I've been going out, trying to get back to my old routines, keeping myself busy and Saturday was no different! I woke up extra extra early 'cos I needed to do my hair, (ladies... you know when it gets to that time... you can't run/hide anymore)... I know it gets crazy busy from as soon as the shop opens so I got there early and finished... hmmm... at a reasonable time I guess! I always hope for the best when I go hairdressers... finish in 2 hours tops... but it never goes to plan!


So, I'm done with the hairdressers, done with the food shopping, feel a bit hungry and pop into Greggs! KMT!! I dunno... am I to blame for being hungry or what?! It really is getting to me now... I pick up a sandwich and a drink... get into the queue and my heart skips a beat!


It looks like HIM from the back... but I couldnt tell... I was breathing so deeply you woulda thought I was going into labour... kmt... fucking hell man!! Just bullshit! Its only been 2 minutes in the queue but seems like much longer... I've managed to calm myself down... I mean it might not even be him!
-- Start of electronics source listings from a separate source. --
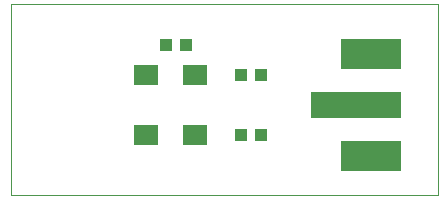
<source format=gtp>
G75*
G70*
%OFA0B0*%
%FSLAX24Y24*%
%IPPOS*%
%LPD*%
%AMOC8*
5,1,8,0,0,1.08239X$1,22.5*
%
%ADD10C,0.0000*%
%ADD11R,0.0787X0.0709*%
%ADD12R,0.0433X0.0394*%
%ADD13R,0.2000X0.1000*%
%ADD14R,0.3000X0.0900*%
D10*
X003000Y000100D02*
X003000Y006470D01*
X017242Y006470D01*
X017242Y000100D01*
X003000Y000100D01*
D11*
X007500Y002100D03*
X009154Y002100D03*
X009154Y004100D03*
X007500Y004100D03*
D12*
X008165Y005100D03*
X008835Y005100D03*
X010665Y004100D03*
X011335Y004100D03*
X011335Y002100D03*
X010665Y002100D03*
D13*
X015000Y001400D03*
X015000Y004800D03*
D14*
X014500Y003100D03*
M02*

</source>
But lo and behold - it was HIM!


He just stood there looking at me... fucking wanker! Staring for a solid 5 minutes before he mustered up 'hey' (in yellow because it was a very feeble, sheepish 'hey')... kmt... I must be a dickhead 'cos this fool is really trying to be friendly... it hasn't even been that long since the incident... so why is he talking to me?! I dunno what came over me but I was so pissed off... I said a sharp 'hello' and kept it moving... he walked back up to me, grabbing my arm asking if we could talk... but at that point I had absolutely nothing to say.


I loved that guy for 3 years of my life... he loved that bitch for 3 minutes... and I must be the cordial one... I must act like the bigger person and go somewhere and talk... nah fuck that! I bought my food and walked past him... left him standing there like the prick that he is... and as much as I want to go on like 'superwoman'... I burst into tears as soon as I left the shop, i don't know what came over me! Sad, I know!


I loved him for 3 years of my life... and now nothing! They say 'love is forgiving'... not my love!